Klaviere zu stimmen, ist Jan Enzenauers Haupttätigkeit. Aber das ist nicht nur eine Frage von sauberen Tönhöhen, die er mit dem Stimmschlüssel an den Saiten korrigiert. Intonation meint auch Klang, und der lässt sich nach den persönlichem Ansprüchen des Besitzers verändern, mit gewissen Einschränkungen durch Bauart und Qualität des Holzes. Der Klavierbauer kann mit technischen Tricks ein unerwünschtes Schnarren beseitigen, er kann den Sound weicher oder brillanter machen und ebenso den Anschlag verändern. Und er kann mit Gewichten auf der Rückseite des Resonanzbodens – das ist die Holzplatte, auf der die Saiten befestigt sind und die durch ihre Schwingung den Klang verstärkt – dafür sorgen, dass Klanglichkeit und Lautstärke einheitlicher werden von der höchsten bis zur tiefsten Lage.
„Deswegen ist für mich das Wichtigste, im Gespräch zu ermitteln, was der Kunde, der Spieler möchte“, erklärt Jan Enzenauer, der selbst erst relativ spät, nämlich nach einem Schulmusikstudium das Handwerk in der bayerischen Pianofortefabrik Seiler von der Pike auf erlernte.

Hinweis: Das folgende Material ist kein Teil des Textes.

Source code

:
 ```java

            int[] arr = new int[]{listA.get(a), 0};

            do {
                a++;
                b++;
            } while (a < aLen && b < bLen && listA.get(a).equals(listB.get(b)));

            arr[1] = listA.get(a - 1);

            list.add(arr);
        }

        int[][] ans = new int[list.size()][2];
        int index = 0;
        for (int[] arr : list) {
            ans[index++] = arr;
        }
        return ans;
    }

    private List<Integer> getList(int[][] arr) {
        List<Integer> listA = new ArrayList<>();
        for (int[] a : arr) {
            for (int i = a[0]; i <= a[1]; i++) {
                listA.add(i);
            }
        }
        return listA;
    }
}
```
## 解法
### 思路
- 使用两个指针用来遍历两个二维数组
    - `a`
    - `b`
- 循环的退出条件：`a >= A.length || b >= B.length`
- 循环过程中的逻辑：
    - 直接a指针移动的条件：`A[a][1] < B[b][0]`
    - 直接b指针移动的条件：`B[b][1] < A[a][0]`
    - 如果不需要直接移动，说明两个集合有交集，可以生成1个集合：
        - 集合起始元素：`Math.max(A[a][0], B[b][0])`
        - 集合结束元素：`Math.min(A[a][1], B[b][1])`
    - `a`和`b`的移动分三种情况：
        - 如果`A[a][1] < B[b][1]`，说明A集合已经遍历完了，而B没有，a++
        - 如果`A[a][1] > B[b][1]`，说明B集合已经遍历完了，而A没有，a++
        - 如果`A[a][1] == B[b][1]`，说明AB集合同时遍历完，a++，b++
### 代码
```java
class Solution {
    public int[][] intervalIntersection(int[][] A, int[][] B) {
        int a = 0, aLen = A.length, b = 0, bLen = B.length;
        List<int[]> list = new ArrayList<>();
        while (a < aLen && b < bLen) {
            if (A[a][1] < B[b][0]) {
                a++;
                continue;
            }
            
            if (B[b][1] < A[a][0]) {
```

 Blick ins Innere eines Klaviers.

Blick ins Innere eines Klaviers.

Foto: Miserius, Uwe (umi)

Es seien kleine Signale und Botschaften, aus denen er den Bedarf analysiere. Denn den meisten fällt es schwer, die eigene Vorstellung in Worte zu fassen und in die Sprache des Klaviertechnikers zu übersetzen. Die Kunden sind größtenteils Laien, die in ihrer Freizeit musizieren, beziehungsweise Schüler. Enzenauer wartet beispielsweise sämtliche Klaviere der Leverkusener Musikschule, und er kennt auch das Innenleben der Flügel in den Konzertsälen der Region. Die werden natürlich nicht wie die privaten nach individuellen Vorstellungen ausbalanciert, sondern so, dass sie auch für den nächsten Gastpianisten passen. Zumal sich manche Veränderungen, wie das starke Aufweichen des Klangs, nicht mehr nach Belieben rückgängig machen lassen.

Das hat beispielsweise Dirk Joeres als Pianist bei Auswärtskonzerten schon erfahren. Im Gegensatz zu dem meisten Musiker-Kollegen, die ihr eigenes Instrument dabei haben, muss sich sein Berufsstand stets auf ein fremdes einlassen und damit anfreunden. Mitunter mühsam oder gar unerfreulich, wie Joeres ausgerechnet in der Steinway-Stadt New York erleben musste. Wo sich Probleme in der Mechanik unmittelbar auf sein Spiel auswirkten, was für einen Musiker natürlich unbefriedigend oder gar ärgerlich sein muss. Im Glücksfall ist der Klaviertechniker nicht nur an seiner Seite, sondern versteht auch sein Anliegen und kann es dann sofort umsetzen.

Der Suche nach individuellen Lösungen und größtmöglicher Perfektion von Technik und Sound hat Enzenauer sein ganzes Leben verschrieben. Wenn er nicht in der Werkstatt tüftelt oder mit dem Stimm-Koffer auf Hausbesuchen ist, forscht er gemeinsam mit Hochschulen, quasi an der Schnittstelle zwischen Handwerk und Industrie. Ein von ihm entwickelter Flügel-Gussrahmen, der seine Namensprägung trägt, brachte nebenbei nützliche Erkenntnisse für die Autoindustrie. Damit lassen sich die Schwingungen der Auspuffanlage optimieren, so die vereinfachte Erklärung. „Wenn man Klavierbau ernst nimmt, weist es weit über das Handwerk hinaus“, so Enzenauers Erfahrung.